As we welcome continuing students and new students, I want to reflect on two things. The first is that folk have been training for ministry at Glasgow since 1451. If we take the long view, we can reflect on how often over these centuries students have arrived to study in Glasgow in circumstances which were daunting and stressful.
Staying with my 94 year old mum during lockdown (she has since moved in with us) I was feeling sorry for my kids (aged 17, 20 and 22) and all they were missing out on, when I realised that she was 13 in 1939. I am very aware that we need to be careful how we apply this kind of thinking – other people’s suffering or loss doesn’t make ours any the less real or painful – it’s not some kind of Monty Python ‘you were lucky!’ race to the bottom. But there is some moral wisdom and perhaps even some spiritual comfort in realising that generations of ministry students before us have come through trouble and struggle and many of them have maintained a testimony to God’s goodness and faithfulness. I say many because we always need to beware of a false triumphalism in the testimony we give; trouble and struggle also wounds and marks some of us in ways we never fully recover from. The gospel is also that there is mercy and sufficient grace for when that is true.
When I am tempted to worry about the church’s witness in testing times, I often think about these dry, wry words of G.K. Chesterton:
“At least five times, therefore, with the Arian and the Albigensian, with the Humanist sceptic, after Voltaire and after Darwin, the Faith has to all appearance gone to the dogs. In each of these five cases it was the dog that died.” G.K. Chesterton
The second thing I want to reflect on in this first blog post is what we do as a College in such a time as this. Our education and training for ministry is meant to be contextual, so we have to consider that this context is our gift and burden from God just as it was for those who came to Glasgow and Trinity in 1914-18 or to Glasgow/Trinity in 1939-45. We have no choice and should seek no other choice but to ‘lean in’ to this context. We will learn things about God and the gospel, about ourselves and the church in these strange times that we might not or could not learn in more ‘normal’ times. So we study and learn together in this context. We share experiences with one another and listen to one another, conscious that it is through encountering other people’s worlds that ours are expanded and deepened. We have a lot of reading to do and that can carry on through this. We have a lot of praying to do and that can carry on through this. We have a lot of thinking to do and that can carry on through this.

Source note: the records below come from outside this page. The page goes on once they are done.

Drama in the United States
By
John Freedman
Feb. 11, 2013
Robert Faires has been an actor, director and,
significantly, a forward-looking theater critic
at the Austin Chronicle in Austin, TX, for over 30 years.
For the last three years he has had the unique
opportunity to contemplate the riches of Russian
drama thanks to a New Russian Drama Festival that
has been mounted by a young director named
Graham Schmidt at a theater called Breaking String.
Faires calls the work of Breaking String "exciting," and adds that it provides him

And there will still be laughter and new friendships made and there will still be joy and consolation. Above all, perhaps, we may learn new and invaluable things about what it means to hope in God.
This blog will be shared between a few of us who are teachers at Glasgow and friends of Trinity or Council members – I hope we will also hear some student candidate voices. We look forward to reading your comments. God bless you and God bless the College in this new academic year.